描述（由申请人提供）：真核细胞的核膜（NE）将细胞核和细胞质分隔开。NE由内核膜（INM）和外核膜（ONM）组成，其内衬有许多蛋白质，包括核骨架和细胞骨架之间的连接体复合物（LINC）的蛋白质。几个LINC成员的突变导致心肌病。Luma是INM中LINC复合体的新成员。在Luma中丝氨酸358到亮氨酸（S358 L）的单个氨基酸取代引起常染色体显性的、完全渗透的心肌病。Luma与位于INM中的LINC复合物的其他成员相互作用，包括Emerin，Lamins和SUN 2。Luma可能在Emerin定位中发挥作用，因为通过RNA干扰耗尽Luma的HeLa细胞表现出Emerin定位的改变和Emerin水平的降低。
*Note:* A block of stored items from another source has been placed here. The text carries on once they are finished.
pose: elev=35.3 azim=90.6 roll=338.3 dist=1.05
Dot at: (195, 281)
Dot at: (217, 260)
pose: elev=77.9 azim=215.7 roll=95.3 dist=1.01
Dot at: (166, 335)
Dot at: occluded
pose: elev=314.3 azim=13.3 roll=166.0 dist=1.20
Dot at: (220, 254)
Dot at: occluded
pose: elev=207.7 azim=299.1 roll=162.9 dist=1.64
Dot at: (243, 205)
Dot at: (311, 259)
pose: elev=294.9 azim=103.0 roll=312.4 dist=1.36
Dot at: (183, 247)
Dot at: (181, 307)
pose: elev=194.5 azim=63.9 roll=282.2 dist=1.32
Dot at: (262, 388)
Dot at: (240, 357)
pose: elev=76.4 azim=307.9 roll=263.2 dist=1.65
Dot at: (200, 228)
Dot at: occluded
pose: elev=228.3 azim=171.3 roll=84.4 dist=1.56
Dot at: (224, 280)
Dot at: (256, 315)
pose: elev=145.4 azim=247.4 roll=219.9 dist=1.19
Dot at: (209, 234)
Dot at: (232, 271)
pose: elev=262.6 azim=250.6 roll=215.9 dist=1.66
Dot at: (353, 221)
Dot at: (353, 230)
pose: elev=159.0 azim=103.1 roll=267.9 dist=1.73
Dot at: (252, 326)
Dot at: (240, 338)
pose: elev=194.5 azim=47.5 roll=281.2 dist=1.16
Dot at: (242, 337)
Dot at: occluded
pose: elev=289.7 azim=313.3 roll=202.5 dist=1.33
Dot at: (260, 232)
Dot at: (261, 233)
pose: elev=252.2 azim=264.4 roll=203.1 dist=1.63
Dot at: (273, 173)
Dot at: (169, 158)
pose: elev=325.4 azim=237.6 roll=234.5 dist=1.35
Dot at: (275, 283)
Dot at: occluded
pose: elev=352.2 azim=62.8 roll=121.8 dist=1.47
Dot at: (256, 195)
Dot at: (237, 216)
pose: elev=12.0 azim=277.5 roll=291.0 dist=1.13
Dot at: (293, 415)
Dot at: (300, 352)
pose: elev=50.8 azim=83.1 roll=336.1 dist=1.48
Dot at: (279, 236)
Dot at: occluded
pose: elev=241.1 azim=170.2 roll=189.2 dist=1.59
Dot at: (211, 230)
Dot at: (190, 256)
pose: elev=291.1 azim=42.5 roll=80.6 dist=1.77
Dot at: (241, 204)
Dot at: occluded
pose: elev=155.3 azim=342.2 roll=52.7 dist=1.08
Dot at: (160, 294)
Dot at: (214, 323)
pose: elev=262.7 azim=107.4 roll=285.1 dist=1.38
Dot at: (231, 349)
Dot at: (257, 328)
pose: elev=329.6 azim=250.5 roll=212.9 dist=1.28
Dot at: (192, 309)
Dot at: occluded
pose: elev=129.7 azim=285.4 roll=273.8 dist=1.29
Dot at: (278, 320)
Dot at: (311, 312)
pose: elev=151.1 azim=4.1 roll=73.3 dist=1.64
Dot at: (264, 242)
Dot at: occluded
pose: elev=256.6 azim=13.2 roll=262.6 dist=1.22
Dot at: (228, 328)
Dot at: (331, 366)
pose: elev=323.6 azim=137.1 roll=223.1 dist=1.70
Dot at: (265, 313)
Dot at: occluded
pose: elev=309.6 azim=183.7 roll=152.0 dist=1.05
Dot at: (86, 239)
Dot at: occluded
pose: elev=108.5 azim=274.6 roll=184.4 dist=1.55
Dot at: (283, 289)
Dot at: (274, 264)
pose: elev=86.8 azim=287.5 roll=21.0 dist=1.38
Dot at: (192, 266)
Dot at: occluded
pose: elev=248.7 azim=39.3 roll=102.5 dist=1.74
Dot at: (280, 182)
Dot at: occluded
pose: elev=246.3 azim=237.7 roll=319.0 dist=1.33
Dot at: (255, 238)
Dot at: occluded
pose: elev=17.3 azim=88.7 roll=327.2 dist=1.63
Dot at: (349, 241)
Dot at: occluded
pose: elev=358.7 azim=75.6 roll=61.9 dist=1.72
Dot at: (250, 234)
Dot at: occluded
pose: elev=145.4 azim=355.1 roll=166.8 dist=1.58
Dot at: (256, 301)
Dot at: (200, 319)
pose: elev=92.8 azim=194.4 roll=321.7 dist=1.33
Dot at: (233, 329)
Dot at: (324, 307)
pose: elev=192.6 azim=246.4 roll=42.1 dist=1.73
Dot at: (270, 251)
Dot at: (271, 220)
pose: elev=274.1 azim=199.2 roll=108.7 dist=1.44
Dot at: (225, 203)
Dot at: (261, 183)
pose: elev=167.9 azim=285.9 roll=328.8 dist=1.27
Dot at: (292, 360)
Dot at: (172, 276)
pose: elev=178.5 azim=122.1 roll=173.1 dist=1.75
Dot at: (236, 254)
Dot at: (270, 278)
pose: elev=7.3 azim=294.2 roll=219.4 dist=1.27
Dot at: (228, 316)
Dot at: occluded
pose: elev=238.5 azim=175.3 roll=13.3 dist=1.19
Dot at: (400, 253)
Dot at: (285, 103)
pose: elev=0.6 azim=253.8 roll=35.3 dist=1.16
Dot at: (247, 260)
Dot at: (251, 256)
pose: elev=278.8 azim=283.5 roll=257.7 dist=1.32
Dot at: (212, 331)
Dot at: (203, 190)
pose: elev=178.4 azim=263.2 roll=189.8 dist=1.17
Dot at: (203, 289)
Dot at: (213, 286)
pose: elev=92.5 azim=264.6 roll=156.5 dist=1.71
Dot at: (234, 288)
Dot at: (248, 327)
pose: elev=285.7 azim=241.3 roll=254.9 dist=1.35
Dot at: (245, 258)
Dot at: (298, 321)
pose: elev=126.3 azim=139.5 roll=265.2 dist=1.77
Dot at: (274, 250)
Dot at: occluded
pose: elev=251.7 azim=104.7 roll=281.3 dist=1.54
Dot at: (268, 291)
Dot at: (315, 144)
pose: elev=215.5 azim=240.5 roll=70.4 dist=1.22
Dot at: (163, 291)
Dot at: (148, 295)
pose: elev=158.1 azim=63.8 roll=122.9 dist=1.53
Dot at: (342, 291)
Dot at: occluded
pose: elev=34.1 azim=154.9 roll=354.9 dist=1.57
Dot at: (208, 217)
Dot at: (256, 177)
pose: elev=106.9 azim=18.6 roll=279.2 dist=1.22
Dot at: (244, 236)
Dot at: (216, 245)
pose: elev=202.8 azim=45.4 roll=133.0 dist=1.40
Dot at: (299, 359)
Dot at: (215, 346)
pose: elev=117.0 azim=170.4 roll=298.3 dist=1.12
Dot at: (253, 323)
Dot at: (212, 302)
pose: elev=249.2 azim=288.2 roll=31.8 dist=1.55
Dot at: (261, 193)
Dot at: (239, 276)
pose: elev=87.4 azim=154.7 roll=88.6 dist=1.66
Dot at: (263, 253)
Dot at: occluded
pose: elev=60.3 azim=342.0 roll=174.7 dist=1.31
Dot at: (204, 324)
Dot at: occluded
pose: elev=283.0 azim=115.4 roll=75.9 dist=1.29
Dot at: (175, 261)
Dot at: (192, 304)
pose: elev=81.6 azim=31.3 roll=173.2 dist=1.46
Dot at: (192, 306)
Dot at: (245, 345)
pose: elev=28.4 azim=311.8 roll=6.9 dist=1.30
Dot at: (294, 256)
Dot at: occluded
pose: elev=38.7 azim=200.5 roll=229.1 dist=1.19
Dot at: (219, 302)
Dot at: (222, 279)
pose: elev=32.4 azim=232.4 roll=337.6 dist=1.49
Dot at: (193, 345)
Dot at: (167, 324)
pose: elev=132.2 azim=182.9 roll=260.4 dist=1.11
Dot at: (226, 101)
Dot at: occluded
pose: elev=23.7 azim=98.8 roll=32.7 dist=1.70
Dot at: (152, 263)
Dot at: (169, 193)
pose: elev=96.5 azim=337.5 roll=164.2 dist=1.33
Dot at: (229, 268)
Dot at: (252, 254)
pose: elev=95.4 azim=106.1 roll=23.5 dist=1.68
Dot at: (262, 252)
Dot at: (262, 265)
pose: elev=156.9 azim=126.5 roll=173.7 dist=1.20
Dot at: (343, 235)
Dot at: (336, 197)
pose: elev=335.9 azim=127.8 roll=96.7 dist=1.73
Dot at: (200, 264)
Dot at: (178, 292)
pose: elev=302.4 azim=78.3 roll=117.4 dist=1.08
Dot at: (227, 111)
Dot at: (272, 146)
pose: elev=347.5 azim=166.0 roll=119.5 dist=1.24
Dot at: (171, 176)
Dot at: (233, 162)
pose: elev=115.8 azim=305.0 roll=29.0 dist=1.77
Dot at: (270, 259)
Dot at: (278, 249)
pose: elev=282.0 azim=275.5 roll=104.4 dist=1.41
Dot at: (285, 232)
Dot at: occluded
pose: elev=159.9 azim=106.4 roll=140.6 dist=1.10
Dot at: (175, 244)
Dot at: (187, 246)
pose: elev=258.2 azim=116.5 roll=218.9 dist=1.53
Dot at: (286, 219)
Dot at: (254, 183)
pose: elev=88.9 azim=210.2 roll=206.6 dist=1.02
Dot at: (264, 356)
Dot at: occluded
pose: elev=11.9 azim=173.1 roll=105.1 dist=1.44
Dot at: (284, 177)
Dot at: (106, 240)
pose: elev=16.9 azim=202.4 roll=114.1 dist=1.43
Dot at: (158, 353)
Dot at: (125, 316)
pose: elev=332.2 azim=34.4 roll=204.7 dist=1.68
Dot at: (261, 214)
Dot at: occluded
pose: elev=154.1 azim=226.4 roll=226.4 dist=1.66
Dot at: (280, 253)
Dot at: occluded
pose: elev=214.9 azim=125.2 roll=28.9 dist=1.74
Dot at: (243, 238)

LaminA/C是Lama的另一个伴侣，它直接与染色体相互作用，Lamin的突变导致染色体定位异常和基因表达的相关变化。上述结果使我们假设Luma在心肌细胞核骨架和细胞骨架完整性、染色体定位和基因表达中起关键作用，并且Luma中的S358 L突变损害Luma功能的特定方面以导致心肌病。因此，我们的具体目标是：1）通过阐明Luma的亚细胞定位和相互作用伴侣，并通过利用Luma的floxed等位基因对心脏特异性Luma敲除小鼠模型进行详细的组织学和生理学分析，来表征Luma在发育和成年心肌细胞中的作用。2)通过对Luma S358 L基因敲入小鼠模型的详细组织学和生理学分析，阐明Luma S358 L突变导致心肌病的分子机制。3)利用人诱导多能干细胞（iPSC）和人胚胎干细胞（hESC）衍生的Luma突变心肌细胞，研究Luma S358 L突变影响人心肌细胞功能的机制。